Analyzer wrapper based on mdtraj, that can generate distances out of a previously defined CVs object with calculate_CVs(). It can also make use of a list of dcd files and topology along with a set of selection strings and upper/lower values to check for an automatic labeling of simulations with label_simulations().

calculate_CVs(CVs, dcd_paths, loading='normal', iter_chunk=None)

Method for calculating the Collective Variables previously defined by passing on a CVs object along the list of trajectories to use and calculate the data. It has different methods for loading depending on the complexity of the dataset to analyze.

Parameters
  • CVs – class CVs object class previously defined with a set of CVs already defined. It will be used to calculate the distances.

  • dcd_paths – list List of strings containing the paths to the different .dcd/trajectory files.

  • loading – str Label for the type of trajectory loading to use, it can affect the performance.

Returns

label_simulations(top, dcd_paths, selection_strings_to_label, upper_lim, lower_lim, loading='normal', end_perc=0.25, get_sum=True, plotting_sum=False, plotting_all=False, show_plots=False, save_labels=False, save_plots=False, save_path='')

Method for the labeling of a given set of trajectory files on the desired string selections to check and the upper/lower limit to classify. It can also plot figures with the values for each of the distances throughout the trajectories and save them in the specified path.

Parameters
  • top – str Path to the topology file to use (.pdb/.psf) or any mdtraj compatible topology file.

  • dcd_paths – list List containing the paths to the trajectory files (.dcd/other)

  • selection_strings_to_label – str String selection using mdtraj’s atom selection reference syntax.

  • upper_lim – float Upper limit which sets the OUT label for the trajectories when labeled. Anything bigger than this will be considered as OUT. Anything smaller than this and bigger than lower_lim will be labeled as UCL.

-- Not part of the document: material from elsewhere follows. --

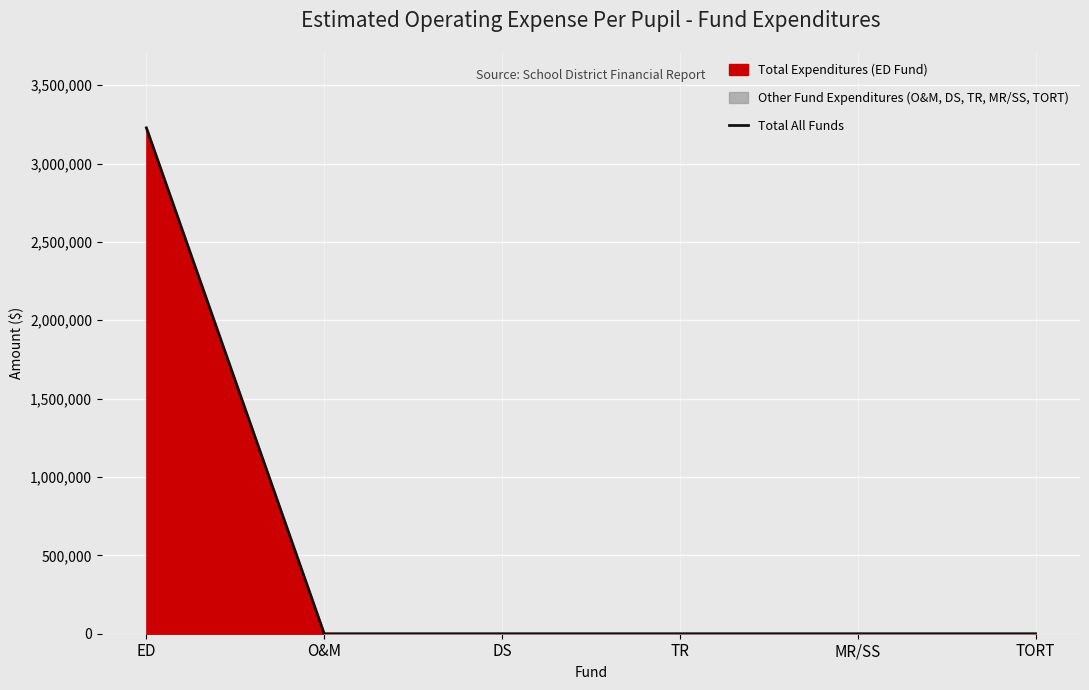

What is the average value?

537921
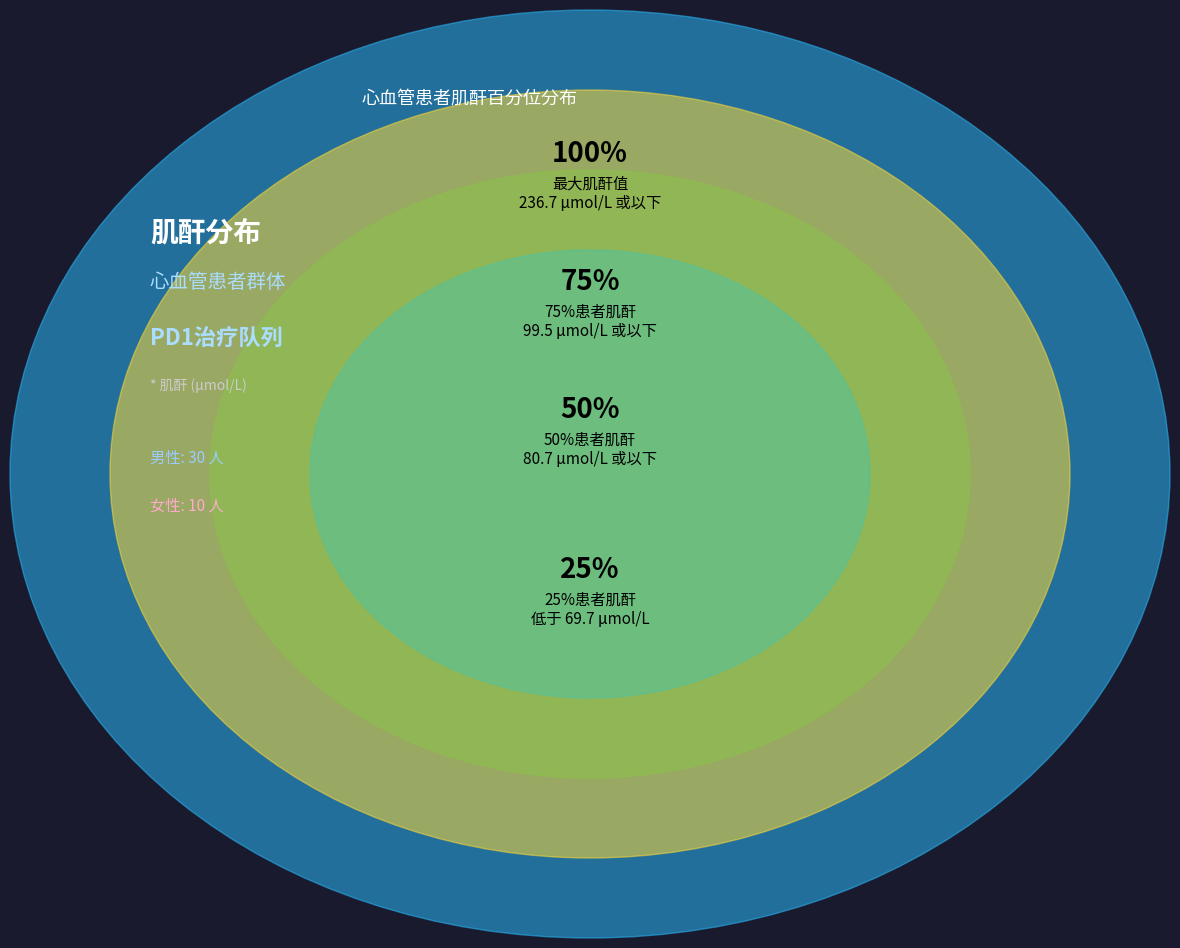

True or false: 79.3 accounts for 14% of the total.

False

  • lower_lim – float Lower limit which sets the IN label for the trajectories when labeled. Anything smaller than this will be considered as IN. Anything biggerr than this and smaller than upper_lim will be labeled as UCL.

  • loading – str Label to specify the loading procedure, affects performance.

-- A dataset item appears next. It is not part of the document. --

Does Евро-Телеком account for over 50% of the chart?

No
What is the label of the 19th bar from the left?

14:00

  • plotting – boolean Determines whether to plot in matplotlib the evolution of the labeling distances throughout the trajectories. Figures will be saved in the given save_path, one per simulation.

  • show_plots – boolean Whether to show the plots in the current session or not. If this is False and plotting=True and save_plots=True it will still save them without showing them.

  • save_labels – boolean Determines if the labels should be saved in a file on the desired destination with save_path.

  • save_plots – boolean Determines whether to save the plots or not.Figures will be saved in the given save_path, one per simulation.

  • save_path – str Path to save the figures generated by the labelling if plotting=True. If not specified it saves in the working directory.

Returns

list Returns the list of labelled simulations as [“IN”, “OUT”, etc.] for each trajectory passed in the dcd_paths list.